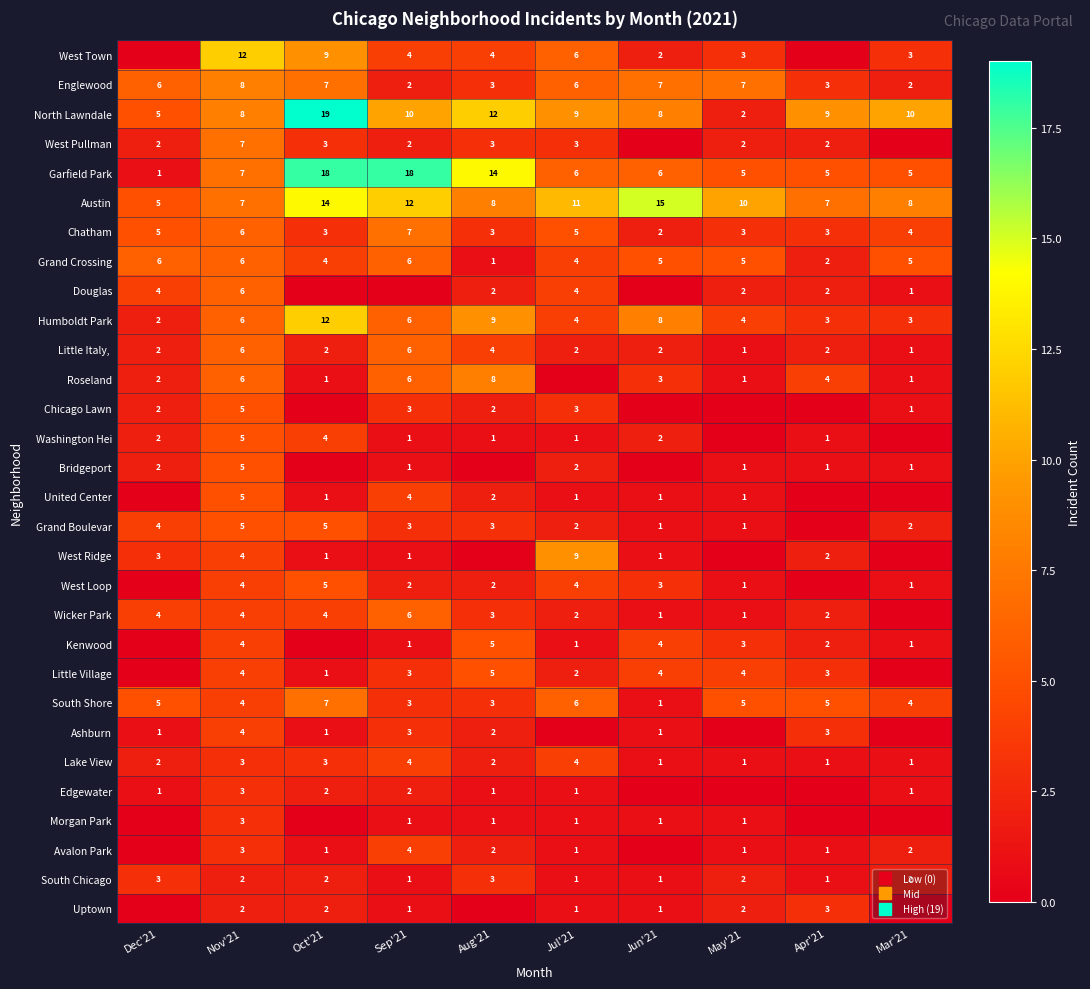

How many values in the Chatham series exceed 4?

4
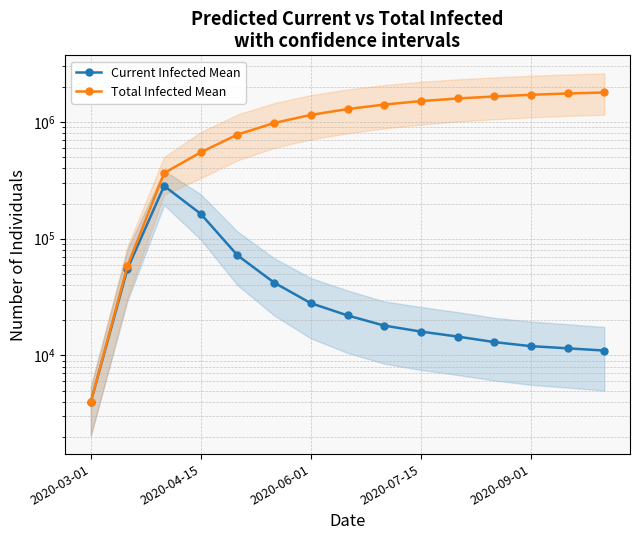

Which series has the largest total across all categories?

Total Infected Mean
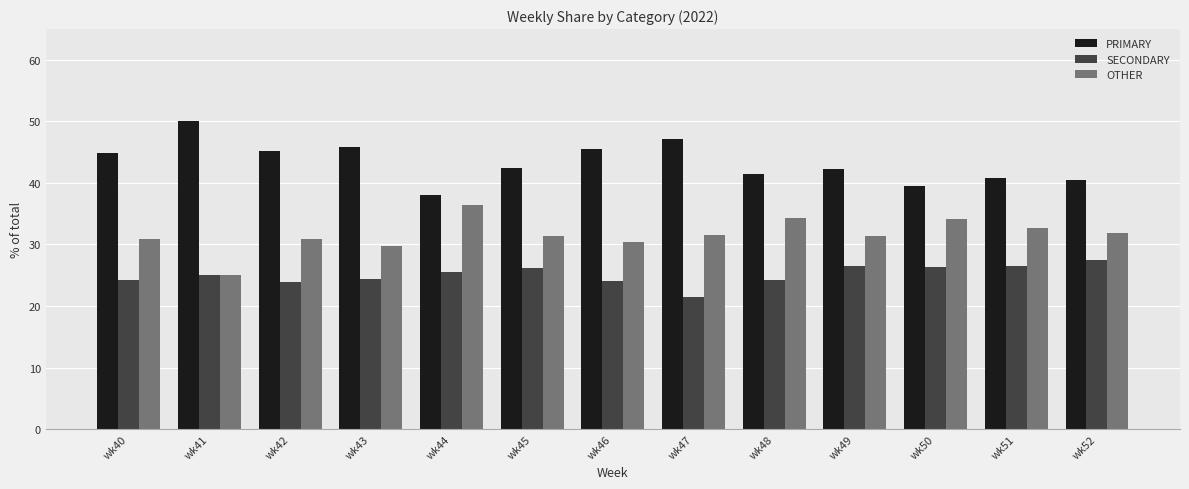

What is the sum of all OTHER values?

410.6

——

[Assignment] Reproduce every line of the records above word for word, leaving out the pictures.

[Result of this task]
How many values in the Chatham series exceed 4?

4

Which series has the largest total across all categories?

Total Infected Mean

What is the sum of all OTHER values?

410.6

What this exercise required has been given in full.